# wife refuses to talk about our issues



## Really worried (Sep 8, 2009)

only things i can get from her is, Ive been a terrible husband for 14 years, and now I try to hard to be the perfect husband and it wont make up for the past. 


any advice ?


btw 
i dont go out, dont drink hardly at all, no porn, but I do take an occassional nap


----------



## RestlessInGeorgia (Dec 3, 2008)

It would really be more helpful if you gave us more information than just the "end product". What are the things she tells you that make you a horrible husband to her? Is there any validity in what she tells you? Is there any way she could've misconstrued things you have done in the past?

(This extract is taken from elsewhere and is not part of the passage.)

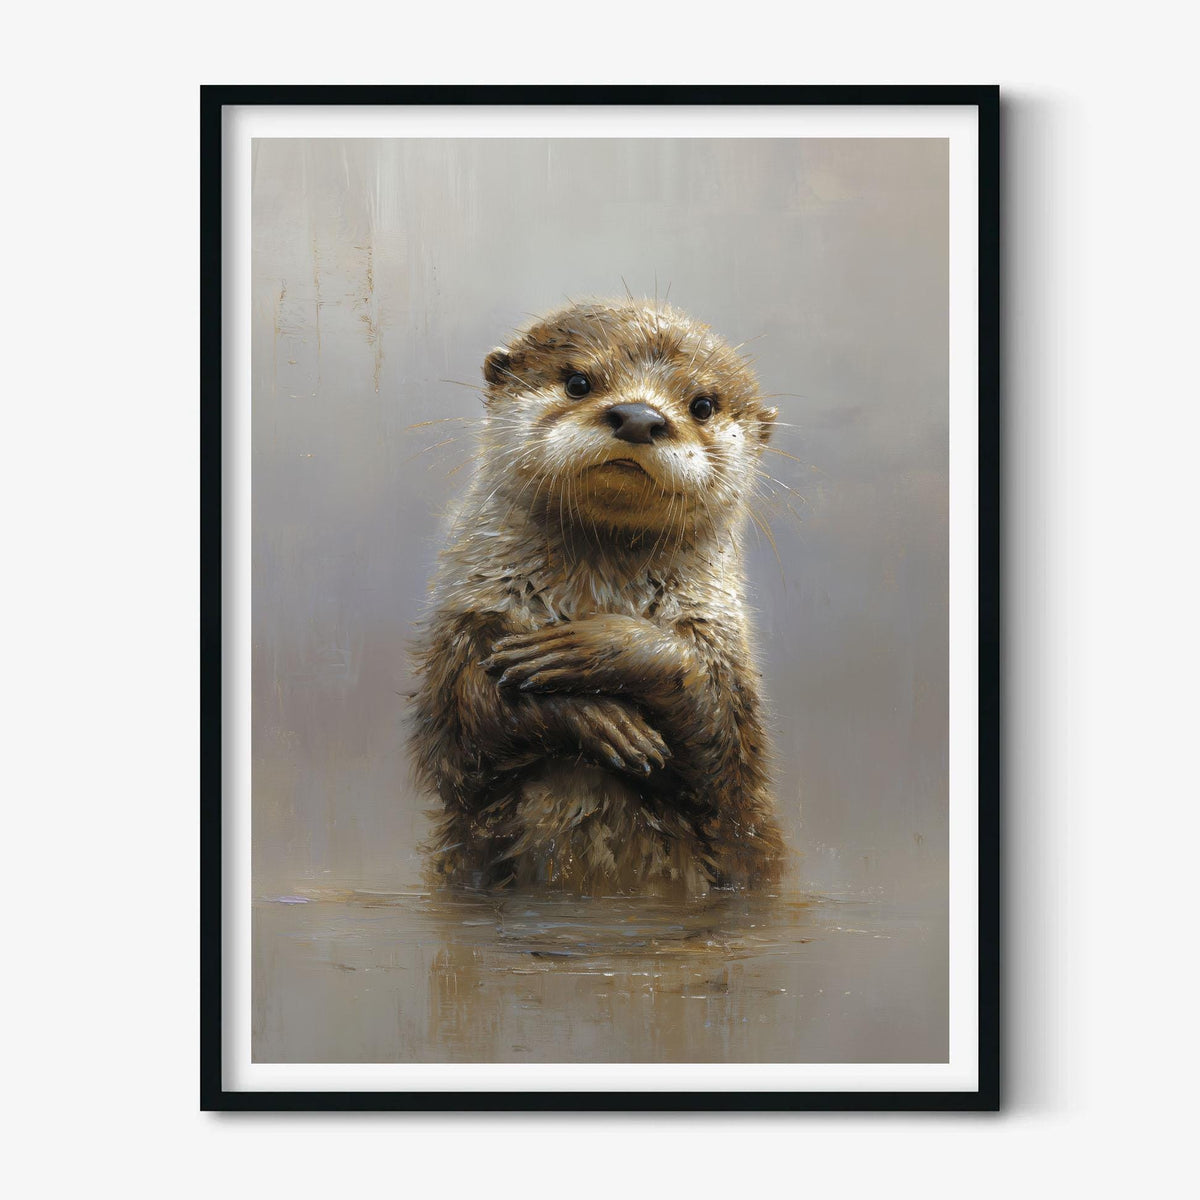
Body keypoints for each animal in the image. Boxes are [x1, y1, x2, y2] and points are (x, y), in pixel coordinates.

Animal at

Are you trying to do too much too quickly and she is just seeing it as surface changes that will not last?


----------



## Xusan (Nov 25, 2008)

Hello,

Some marriage books and programs suggest that you not address any issues until your marriage is on more stable ground. In the meantime, act in a loving manner towards your wife. Change/stop whatever behaviors you think have pushed your wife to this point, and read up on marriage how tos. This site is a great place to start. 
_Posted via Mobile Device_


----------



## preso (May 1, 2009)

Really worried said:


> only things i can get from her is, Ive been a terrible husband for 14 years, and now I try to hard to be the perfect husband and it wont make up for the past.
> 
> 
> any advice ?
> ...



It's hard to get past resentment in a relationship, once it sets in. Did you ask her specifically what events she is so resentful about? and what you can do to help her get past them?
Is she realisitc or does she just want to be mad? as some people love and thrive off drama.

so... are you allowing her to vent and trying to get to the specific issues that resulted in this?


----------